Report every line of the material that contains the string "protein".

▬▬▬▬▬▬▬▬▬▬

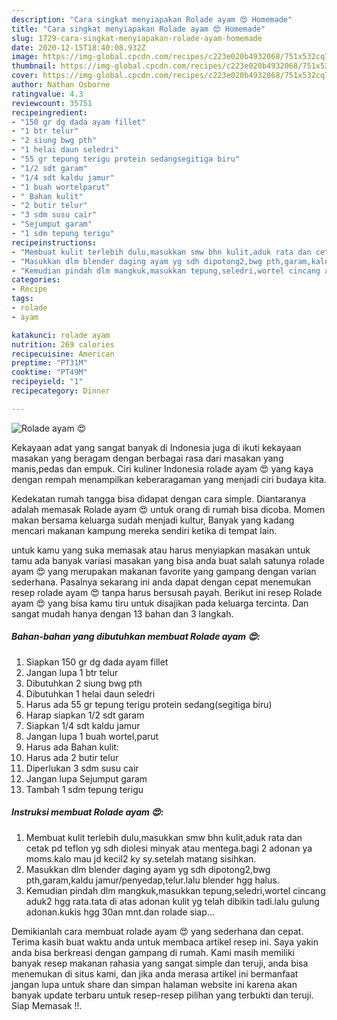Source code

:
 ```yaml
---
description: "Cara singkat menyiapakan Rolade ayam 😍 Homemade"
title: "Cara singkat menyiapakan Rolade ayam 😍 Homemade"
slug: 1729-cara-singkat-menyiapakan-rolade-ayam-homemade
date: 2020-12-15T18:40:08.932Z
image: https://img-global.cpcdn.com/recipes/c223e020b4932068/751x532cq70/rolade-ayam-😍-foto-resep-utama.jpg
thumbnail: https://img-global.cpcdn.com/recipes/c223e020b4932068/751x532cq70/rolade-ayam-😍-foto-resep-utama.jpg
cover: https://img-global.cpcdn.com/recipes/c223e020b4932068/751x532cq70/rolade-ayam-😍-foto-resep-utama.jpg
author: Nathan Osborne
ratingvalue: 4.3
reviewcount: 35751
recipeingredient:
- "150 gr dg dada ayam fillet"
- "1 btr telur"
- "2 siung bwg pth"
- "1 helai daun seledri"
- "55 gr tepung terigu protein sedangsegitiga biru"
- "1/2 sdt garam"
- "1/4 sdt kaldu jamur"
- "1 buah wortelparut"
- " Bahan kulit"
- "2 butir telur"
- "3 sdm susu cair"
- "Sejumput garam"
- "1 sdm tepung terigu"
recipeinstructions:
- "Membuat kulit terlebih dulu,masukkan smw bhn kulit,aduk rata dan cetak pd teflon yg sdh diolesi minyak atau mentega.bagi 2 adonan ya moms.kalo mau jd kecil2 ky sy.setelah matang sisihkan."
- "Masukkan dlm blender daging ayam yg sdh dipotong2,bwg pth,garam,kaldu jamur/penyedap,telur.lalu blender hgg halus."
- "Kemudian pindah dlm mangkuk,masukkan tepung,seledri,wortel cincang aduk2 hgg rata.tata di atas adonan kulit yg telah dibikin tadi.lalu gulung adonan.kukis hgg 30an mnt.dan rolade siap..."
categories:
- Recipe
tags:
- rolade
- ayam

katakunci: rolade ayam 
nutrition: 269 calories
recipecuisine: American
preptime: "PT31M"
cooktime: "PT49M"
recipeyield: "1"
recipecategory: Dinner

---
```



![Rolade ayam 😍](https://img-global.cpcdn.com/recipes/c223e020b4932068/751x532cq70/rolade-ayam-😍-foto-resep-utama.jpg)

Kekayaan adat yang sangat banyak di Indonesia juga di ikuti kekayaan masakan yang beragam dengan berbagai rasa dari masakan yang manis,pedas dan empuk. Ciri kuliner Indonesia rolade ayam 😍 yang kaya dengan rempah menampilkan keberaragaman yang menjadi ciri budaya kita.


Kedekatan rumah tangga bisa didapat dengan cara simple. Diantaranya adalah memasak Rolade ayam 😍 untuk orang di rumah bisa dicoba. Momen makan bersama keluarga sudah menjadi kultur, Banyak yang kadang mencari makanan kampung mereka sendiri ketika di tempat lain.



untuk kamu yang suka memasak atau harus menyiapkan masakan untuk tamu ada banyak variasi masakan yang bisa anda buat salah satunya rolade ayam 😍 yang merupakan makanan favorite yang gampang dengan varian sederhana. Pasalnya sekarang ini anda dapat dengan cepat menemukan resep rolade ayam 😍 tanpa harus bersusah payah.
Berikut ini resep Rolade ayam 😍 yang bisa kamu tiru untuk disajikan pada keluarga tercinta. Dan sangat mudah hanya dengan 13 bahan dan 3 langkah.


<!--inarticleads1-->

##### Bahan-bahan yang dibutuhkan membuat Rolade ayam 😍:

1. Siapkan 150 gr dg dada ayam fillet
1. Jangan lupa 1 btr telur
1. Dibutuhkan 2 siung bwg pth
1. Dibutuhkan 1 helai daun seledri
1. Harus ada 55 gr tepung terigu protein sedang(segitiga biru)
1. Harap siapkan 1/2 sdt garam
1. Siapkan 1/4 sdt kaldu jamur
1. Jangan lupa 1 buah wortel,parut
1. Harus ada  Bahan kulit:
1. Harus ada 2 butir telur
1. Diperlukan 3 sdm susu cair
1. Jangan lupa Sejumput garam
1. Tambah 1 sdm tepung terigu




<!--inarticleads2-->

##### Instruksi membuat  Rolade ayam 😍:

1. Membuat kulit terlebih dulu,masukkan smw bhn kulit,aduk rata dan cetak pd teflon yg sdh diolesi minyak atau mentega.bagi 2 adonan ya moms.kalo mau jd kecil2 ky sy.setelah matang sisihkan.
1. Masukkan dlm blender daging ayam yg sdh dipotong2,bwg pth,garam,kaldu jamur/penyedap,telur.lalu blender hgg halus.
1. Kemudian pindah dlm mangkuk,masukkan tepung,seledri,wortel cincang aduk2 hgg rata.tata di atas adonan kulit yg telah dibikin tadi.lalu gulung adonan.kukis hgg 30an mnt.dan rolade siap...




Demikianlah cara membuat rolade ayam 😍 yang sederhana dan cepat. Terima kasih buat waktu anda untuk membaca artikel resep ini. Saya yakin anda bisa berkreasi dengan gampang di rumah. Kami masih memiliki banyak resep makanan rahasia yang sangat simple dan teruji, anda bisa menemukan di situs kami, dan jika anda merasa artikel ini bermanfaat jangan lupa untuk share dan simpan halaman website ini karena akan banyak update terbaru untuk resep-resep pilihan yang terbukti dan teruji. Siap Memasak !!.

▬▬▬▬▬▬▬▬▬▬

_EXPECTED OUTPUT_.
- "55 gr tepung terigu protein sedangsegitiga biru"
1. Harus ada 55 gr tepung terigu protein sedang(segitiga biru)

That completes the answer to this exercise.